The synthetic division table is:
$$ \begin{array}{c|rrrr}1&4&-9&9&3\\& & 4& -5& \color{black}{4} \\ \hline &\color{blue}{4}&\color{blue}{-5}&\color{blue}{4}&\color{orangered}{7} \end{array} $$The solution is:
$$ \frac{ 4x^{3}-9x^{2}+9x+3 }{ x-1 } = \color{blue}{4x^{2}-5x+4} ~+~ \frac{ \color{red}{ 7 } }{ x-1 } $$Step 1 : Write down the coefficients of the dividend into division table. Put the zero from $ x -1 = 0 $ ( $ x = \color{blue}{ 1 } $ ) at the left.
$$ \begin{array}{c|rrrr}\color{blue}{1}&4&-9&9&3\\& & & & \\ \hline &&&& \end{array} $$Step 1 : Bring down the leading coefficient to the bottom row.
$$ \begin{array}{c|rrrr}1&\color{orangered}{ 4 }&-9&9&3\\& & & & \\ \hline &\color{orangered}{4}&&& \end{array} $$Step 2 : Multiply by the number on the left, and carry the result into the next column: $ \color{blue}{ 1 } \cdot \color{blue}{ 4 } = \color{blue}{ 4 } $.

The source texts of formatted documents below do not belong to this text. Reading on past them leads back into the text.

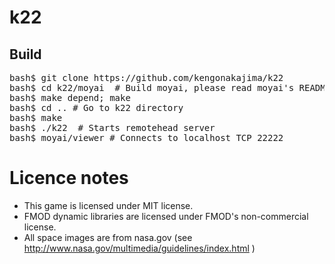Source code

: # k22

## Build

<pre>
bash$ git clone https://github.com/kengonakajima/k22
bash$ cd k22/moyai  # Build moyai, please read moyai's README.md for building it.
bash$ make depend; make
bash$ cd .. # Go to k22 directory
bash$ make
bash$ ./k22  # Starts remotehead server
bash$ moyai/viewer # Connects to localhost TCP 22222
</pre>


# Licence notes
- This game is licensed under MIT license.
- FMOD dynamic libraries are licensed under FMOD's non-commercial license.
- All space images are from nasa.gov (see http://www.nasa.gov/multimedia/guidelines/index.html )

$$ \begin{array}{c|rrrr}\color{blue}{1}&4&-9&9&3\\& & \color{blue}{4} & & \\ \hline &\color{blue}{4}&&& \end{array} $$Step 3 : Add down last column: $ \color{orangered}{ -9 } + \color{orangered}{ 4 } = \color{orangered}{ -5 } $
$$ \begin{array}{c|rrrr}1&4&\color{orangered}{ -9 }&9&3\\& & \color{orangered}{4} & & \\ \hline &4&\color{orangered}{-5}&& \end{array} $$Step 4 : Multiply by the number on the left, and carry the result into the next column: $ \color{blue}{ 1 } \cdot \color{blue}{ \left( -5 \right) } = \color{blue}{ -5 } $.

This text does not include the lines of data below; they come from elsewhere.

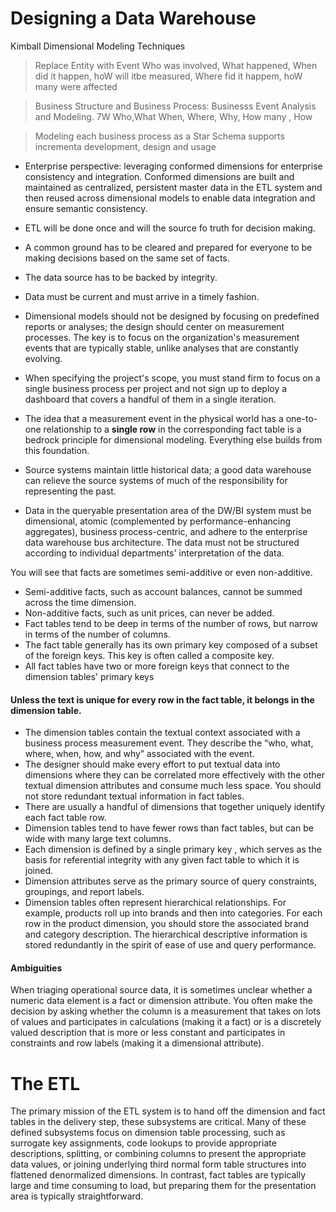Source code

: # Designing a Data Warehouse

Kimball Dimensional Modeling Techniques
> Replace Entity with Event Who was involved, What happened, When did it happen, hoW will itbe measured, Where fid it happem, hoW many were affected

> Business Structure and Business Process: Businesss Event Analysis and Modeling. 7W Who,What When, Where, Why, How many , How

> Modeling each business  process as a Star Schema supports incrementa development, design and usage


- Enterprise perspective: leveraging conformed dimensions for enterprise consistency and integration. Conformed dimensions are built and maintained as centralized, persistent master data in the ETL system and then reused across dimensional models to enable data integration and ensure semantic consistency. 
- ETL will be done once and will the source fo truth for decision making.
- A common ground has to be cleared and prepared for everyone to be making decisions based on the same set of facts.
- The data source has to be backed by integrity.
- Data must be current and must arrive in a timely fashion.
- Dimensional models should not be designed by focusing on predefined reports or analyses; the design should center on measurement processes. The key is to focus on the organization's measurement events that are typically stable, unlike analyses that are constantly evolving.
- When specifying the project's scope, you must stand firm to focus on a single business process per project and not sign up to deploy a dashboard that covers a handful of them in a single iteration.



- The idea that a measurement event in the physical world has a one-to-one relationship to a **single row** in the corresponding fact table is a bedrock principle for dimensional modeling. Everything else builds from this foundation.
- Source systems maintain little historical data; a good data warehouse can relieve the source systems of much of the responsibility for representing the past.
- Data in the queryable presentation area of the DW/BI system must be dimensional, atomic (complemented by performance-enhancing aggregates), business process-centric, and adhere to the enterprise data warehouse bus architecture. The data must not be structured according to individual departments' interpretation of the data.



You will see that facts are sometimes semi-additive or even non-additive.
- Semi-additive facts, such as account balances, cannot be summed across the time dimension.
- Non-additive facts, such as unit prices, can never be added.
- Fact tables tend to be deep in terms of the number of rows, but narrow in terms of the number of columns. 
- The fact table generally has its own primary key composed of a subset of the foreign keys. This key is often called a composite key.
- All fact tables have two or more foreign keys that connect to the dimension tables' primary keys


 #### Unless the text is unique for every row in the fact table, it belongs in the dimension table.
 - The dimension tables contain the textual context associated with a business process measurement event. They describe the “who, what, where, when, how, and why” associated with the event.
 - The designer should make every effort to put textual data into dimensions where they can be correlated more effectively with the other textual dimension attributes and consume much less space. You should not store redundant textual information in fact tables. 
 - There are usually a handful of dimensions that together uniquely identify each fact table row.
 - Dimension tables tend to have fewer rows than fact tables, but can be wide with many large text columns. 
 - Each dimension is defined by a single primary key , which serves as the basis for referential integrity with any given fact table to which it is joined.
 - Dimension attributes serve as the primary source of query constraints, groupings, and report labels.
 - Dimension tables often represent hierarchical relationships. For example, products roll up into brands and then into categories. For each row in the product dimension, you should store the associated brand and category description. The hierarchical descriptive information is stored redundantly in the spirit of ease of use and query performance.

#### Ambiguities
When triaging operational source data, it is sometimes unclear whether a numeric data element is a fact or dimension attribute. You often make the decision by asking whether the column is a measurement that takes on lots of values and participates in calculations (making it a fact) or is a discretely valued description that is more or less constant and participates in constraints and row labels (making it a dimensional attribute). 

# The  ETL
The primary mission of the ETL system is to hand off the dimension and fact tables in the delivery step, these subsystems are critical. Many of these defined subsystems focus on dimension table processing, such as surrogate key assignments, code lookups to provide appropriate descriptions, splitting, or combining columns to present the appropriate data values, or joining underlying third normal form table structures into flattened denormalized dimensions. In contrast, fact tables are typically large and time consuming to load, but preparing them for the presentation area is typically straightforward.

$$ \begin{array}{c|rrrr}\color{blue}{1}&4&-9&9&3\\& & 4& \color{blue}{-5} & \\ \hline &4&\color{blue}{-5}&& \end{array} $$Step 5 : Add down last column: $ \color{orangered}{ 9 } + \color{orangered}{ \left( -5 \right) } = \color{orangered}{ 4 } $
$$ \begin{array}{c|rrrr}1&4&-9&\color{orangered}{ 9 }&3\\& & 4& \color{orangered}{-5} & \\ \hline &4&-5&\color{orangered}{4}& \end{array} $$Step 6 : Multiply by the number on the left, and carry the result into the next column: $ \color{blue}{ 1 } \cdot \color{blue}{ 4 } = \color{blue}{ 4 } $.

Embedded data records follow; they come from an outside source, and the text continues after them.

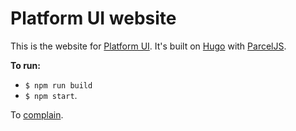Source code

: # Platform UI website

This is the website for [Platform UI](https://github.com/ritterim/platform-ui). It's built on [Hugo](https://gohugo.io) with [ParcelJS](https://parceljs.org/). 

**To run:**
* `$ npm run build`
* `$ npm start`.

To [complain](https://github.com/ritterim/styleguide/issues).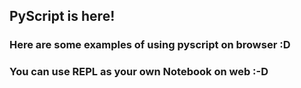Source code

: ## PyScript is here!

### Here are some examples of using pyscript on browser :D

### You can use REPL as your own Notebook on web :-D 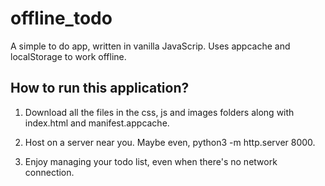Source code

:# offline_todo

A simple to do app, written in vanilla JavaScrip. Uses appcache and localStorage to work offline.  


## How to run this application?

1. Download all the files in the css, js and images folders along with index.html and manifest.appcache.  

2. Host on a server near you. Maybe even, python3 -m http.server 8000.  

3. Enjoy managing your todo list, even when there's no network connection.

$$ \begin{array}{c|rrrr}\color{blue}{1}&4&-9&9&3\\& & 4& -5& \color{blue}{4} \\ \hline &4&-5&\color{blue}{4}& \end{array} $$Step 7 : Add down last column: $ \color{orangered}{ 3 } + \color{orangered}{ 4 } = \color{orangered}{ 7 } $
$$ \begin{array}{c|rrrr}1&4&-9&9&\color{orangered}{ 3 }\\& & 4& -5& \color{orangered}{4} \\ \hline &\color{blue}{4}&\color{blue}{-5}&\color{blue}{4}&\color{orangered}{7} \end{array} $$Bottom line represents the quotient $ \color{blue}{ 4x^{2}-5x+4 } $ with a remainder of $ \color{red}{ 7 } $.